Today, President Bush defended his foreign policy over the past eight years in an address to the Saban Center for Middle East Policy in Washington, DC. At one point, he acknowledged that there was no link between Saddam Hussein and the 9/11 attacks but justified using such a connection to push for the Iraq war:It is true, as I have said many times, that Saddam Hussein was not connected to the 9/11 attacks. But the decision to remove Saddam from power cannot be viewed in isolation from 9/11. In a world where terrorists armed with box cutters had just killed nearly 3,000 people, America had to decide whether we could tolerate a sworn enemy that acted belligerently, that supported terror, and that intelligence agencies around the world believed had weapons of mass destruction. It was clear to me, to members of both political parties, and to many leaders around the world that after 9/11, this was a risk we could not afford to take.

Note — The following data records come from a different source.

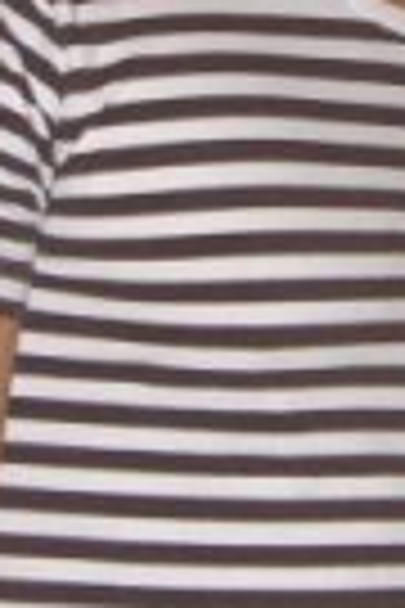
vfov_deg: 7.8
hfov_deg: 5.1
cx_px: 806
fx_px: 4455
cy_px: 99
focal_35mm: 264
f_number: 3.6
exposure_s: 1/60
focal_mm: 11.8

Bush has repeatedly stated that Saddam was not connected to 9/11. However, those statements came only after the war. Prior to the war, Bush and other administration officials repeatedly strove to create the impression that the Iraqi dictator was directly involved in the attacks:
“We know that Iraq and the Al Qaida terrorist network share a common enemy: the United States of America. We know that Iraq and Al Qaida have had high-level contacts that go back a decade.” [Bush, 10/14/02]- “The use of armed forces against Iraq is consistent with the United States and other countries continuing to take the necessary actions against international terrorists and terrorist organizations, including those nations, organizations or person who planned, authorized, committed, or aided the terrorist attacks that occurred on September 11, 2001.” [Bush’s Letter to Congress, 3/21/03]

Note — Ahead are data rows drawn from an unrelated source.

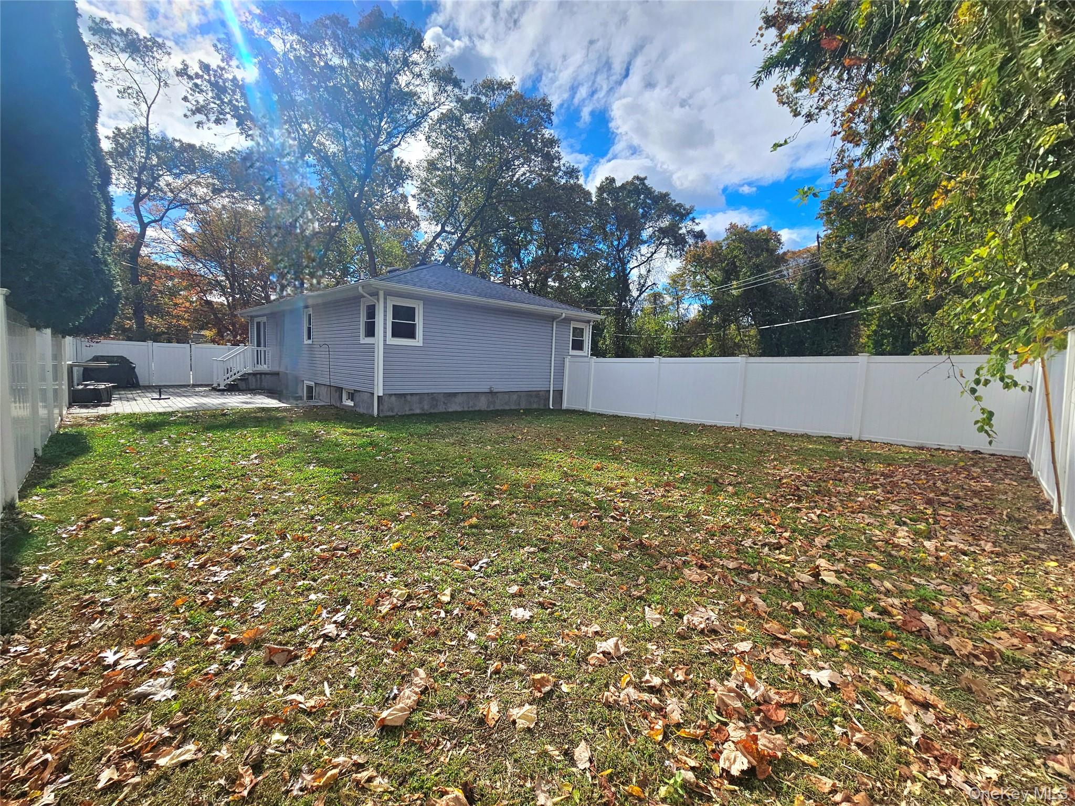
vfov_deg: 89.9
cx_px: 538
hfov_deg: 106.2
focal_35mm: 13
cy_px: 403
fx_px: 404
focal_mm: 2.2
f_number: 2.2
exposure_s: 1/3333
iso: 50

“If we’re successful in Iraq … we will have struck a major blow right at the heart of the base, if you will, the geographic base of the terrorists who have had us under assault now for many years, but most especially on 9/11.” [Cheney on NBC’s Meet the Press, 9/14/03]The effect was a public who supported Bush’s Iraq invasion based on this false premise, along with the equally false claim that Iraq had WMD. A Sept. 2003 poll found that seven in 10 Americans believed Saddam was personally involved in the 9/11 attacks. Nevertheless, Bush has tried to rewrite history and claim that he never made that connection in the first place, saying in May 2006, “First, just if I might correct a misperception, I don’t think we ever said — at least I know I didn’t say — that there was a direct connection between September the 11th and Saddam Hussein.”
Bush still embraces his pre-war lies, as he admitted in his Saban address today, because without them, the public wouldn’t have supported his case for war.

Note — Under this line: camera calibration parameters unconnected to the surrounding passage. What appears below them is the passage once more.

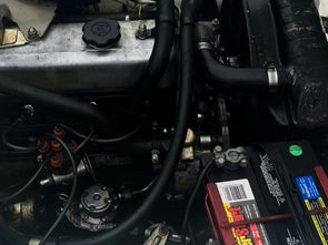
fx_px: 597
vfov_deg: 23.2
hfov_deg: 30.6
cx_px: 116
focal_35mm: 63
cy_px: 96
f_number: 2.2
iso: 25
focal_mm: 4.15
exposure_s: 1/739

I don’t really know why it still gets to me with the same intensity after five plus years. It seems like it would wear away, but it doesn’t. When I read it, I race here and start typing about it, as if any reader of this blog wouldn’t know the truth. 4209 Dead American Soldiers! A trillion dollars spent in vain! Al Qaeda still on the loose! A staggering National Debt! The economy ignored for 8 years! A Recession/Depression escalating daily
See what I mean? I was questioning why I still get so stirred up when he tries to justify the Iraq War, and off I went – ranting again about his method of "plausible deniability." It’s because anyone who parses his wording that carefully in advance knows exactly what he’s doing – preparing for a later denial. But there will be no clarifying end to this as there was with Nixon’s skullduggery or or Clinton’s sexcapades. And he’s not so crazy as O.J., so he won’t go find another crime to commit. He and Cheney will live out their lives self justifying this greatest political/military blunder in our history, and most of us won’t get to see the history books written from enough distance to certify the truth.